The president had become the target of intense criticism following remarks he made during a surprise visit to soldiers of the Bundeswehr German army in Afghanistan on May 22. In an interview with a German radio reporter who accompanied him on the trip, he seemed to justify his country's military missions abroad with the need to protect economic interests.
"A country of our size, with its focus on exports and thus reliance on foreign trade, must be aware that ... military deployments are necessary in an emergency to protect our interests -- for example when it comes to trade routes, for example when it comes to preventing regional instabilities that could negatively influence our trade, jobs and incomes," Köhler said.
It sounded as though Köhler was justifying wars for the sake of economic interests, in the context of the Afghan mission which is highly controversial in Germany and throughout Europe.
'The Criticism Lacks the Necessary Respect for My Office'
In his statement on Monday, Köhler said: "My comments about foreign missions by the Bundeswehr on May 22 this year met with heavy criticism. I regret that my comments led to misunderstandings in a question so important and difficult for our nation. But the criticism has gone as far as to accuse me of supporting Bundeswehr missions that are not covered by the constitution. This criticism is devoid of any justification. It lacks the necessary respect for my office."
German Chancellor Angela Merkel said Köhler had informed her of his decision at midday on Monday, just two hours before he announced it. "I tried to change his mind, unfortunately that didn't succeed and that is why I say I regret this resignation very deeply," she told reporters in a short briefing. "I think the German public will be very sad about this resignation because Horst Köhler was a president of the people, of the citizens in Germany."
"He was an important advisor especially in the economic and financial crisis with his big international experience and I will miss his advice in the future."
The mayor of the northern city state of Bremen, Jens Böhrnsen, will take over from Köhler as interim head of state until a new president is elected. Under the constitution, Böhrnsen assumes the position in his capacity as president of the Bundesrat, the upper house of parliament.
"Super Horst's" Fall From Grace
Köhler became president in 2004 and was elected for a second five-year term in 2009. The former head of the International Monetary Fund was the first non-politician to become German head of state. He is a member of Merkel's conservative Christian Democrats and was nominated for the presidency by the CDU with the backing of their coalition partners, the pro-business Free Democrats.
He won praise during his first term for making a series of strong speeches urging Germany to reform its economy, and his apparent independence from the government prompted mass circulation Bild newspaper to dub him "Super Horst."

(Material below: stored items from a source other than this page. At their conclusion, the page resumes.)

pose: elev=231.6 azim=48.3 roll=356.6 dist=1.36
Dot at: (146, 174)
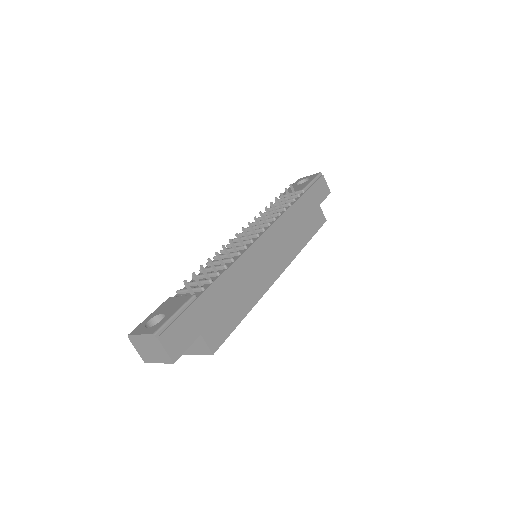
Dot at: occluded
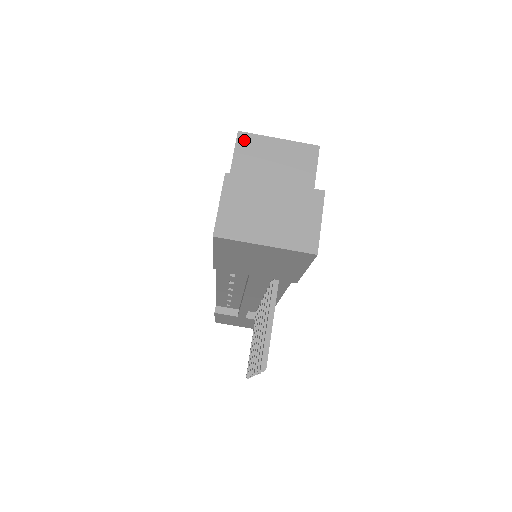
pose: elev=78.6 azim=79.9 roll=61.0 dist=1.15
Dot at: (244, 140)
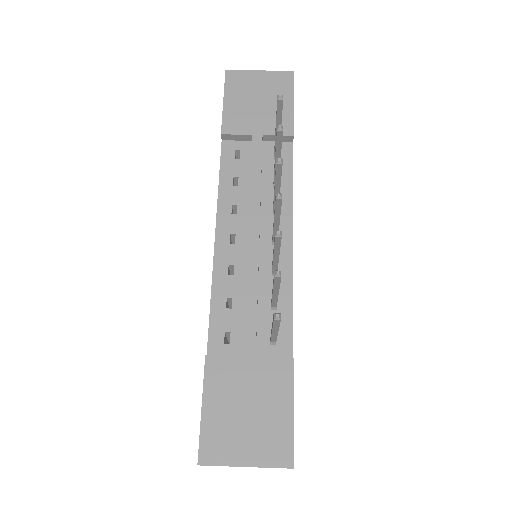
Dot at: occluded
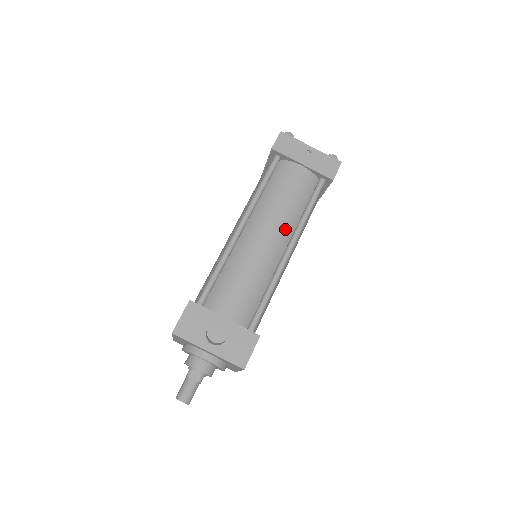
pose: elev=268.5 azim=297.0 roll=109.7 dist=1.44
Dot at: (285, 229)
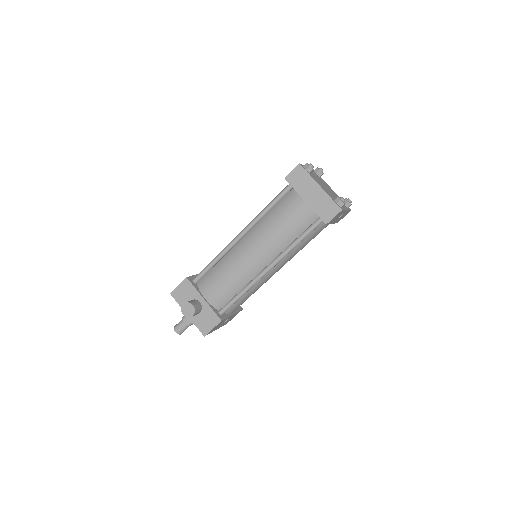
Dot at: (271, 251)
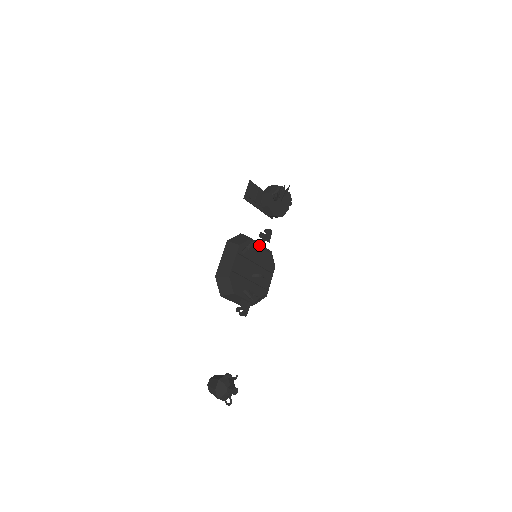
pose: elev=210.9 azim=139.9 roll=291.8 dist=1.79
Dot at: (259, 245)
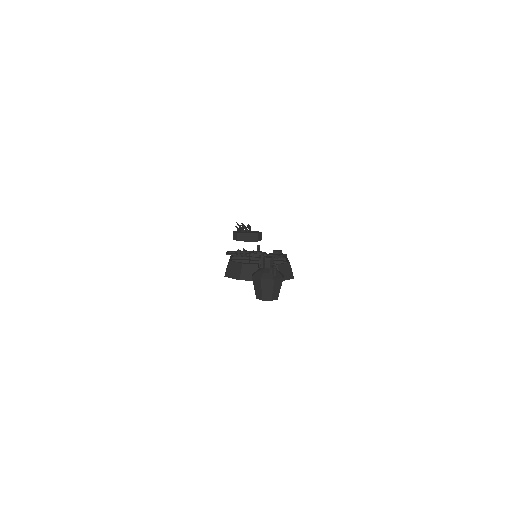
Dot at: (256, 255)
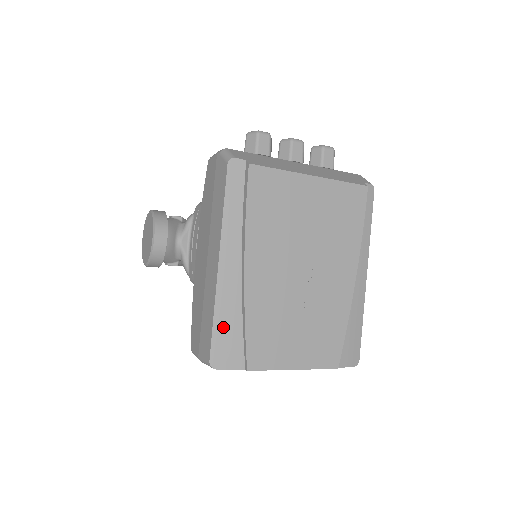
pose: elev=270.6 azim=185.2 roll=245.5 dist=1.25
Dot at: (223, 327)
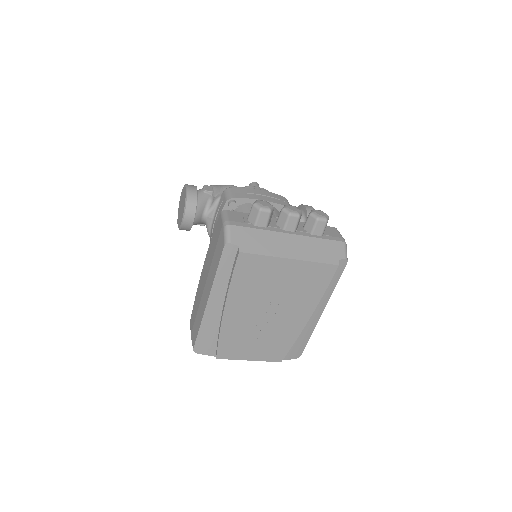
Dot at: (205, 335)
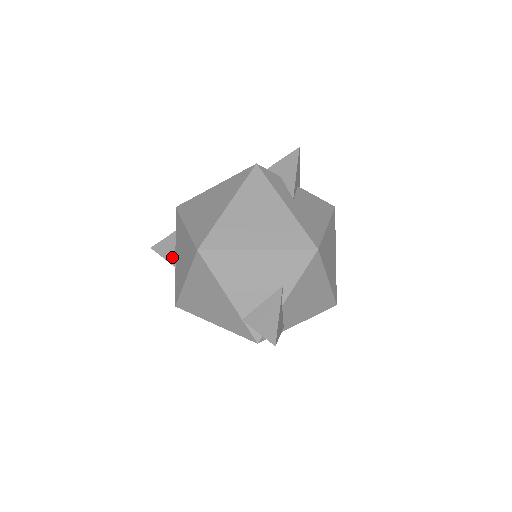
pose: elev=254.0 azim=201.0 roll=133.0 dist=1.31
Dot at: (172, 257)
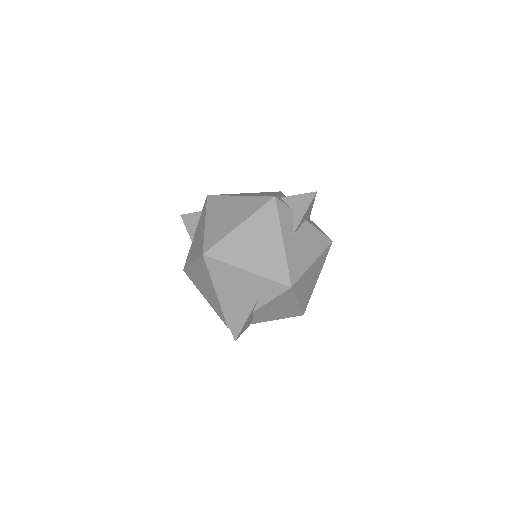
Dot at: (192, 232)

But he surprised commentators in recent months by appearing to stay on the sidelines in the euro crisis. The resignation a few weeks ago of his press spokesman Martin Kothé exposed Köhler's weaknesses in public speaking to such an extent that members of his staff were likening him to former president Heinrich Lübke, who was notoriously prone to embarrassing gaffes.
Insiders say Köhler was hurt by the lack of support from Merkel and members of her government during the furore surrounding his comments about Afghanistan. Merkel's response to his resgination on Monday was noticeably curt and she devoted most of the briefing to talking about the killings by Israeli forces of activists aboard a flotilla of Gaza-bound aid ships.
Finding a successor to Köhler will pose a headache for Merkel, whose popularity has slumped in recent months. She has been hit by criticism of her handling of the euro crisis and by the loss of a center-right majority in the upper house following sharp declines for her CDU in a state election in North Rhine-Westphalia, Germany's most populous state, on May 9.
A further blow came last week with the resignation of CDU heavyweight Roland Koch, the governor of Hesse, a conservative hardliner whose departure has left a big gap in the right wing of her party.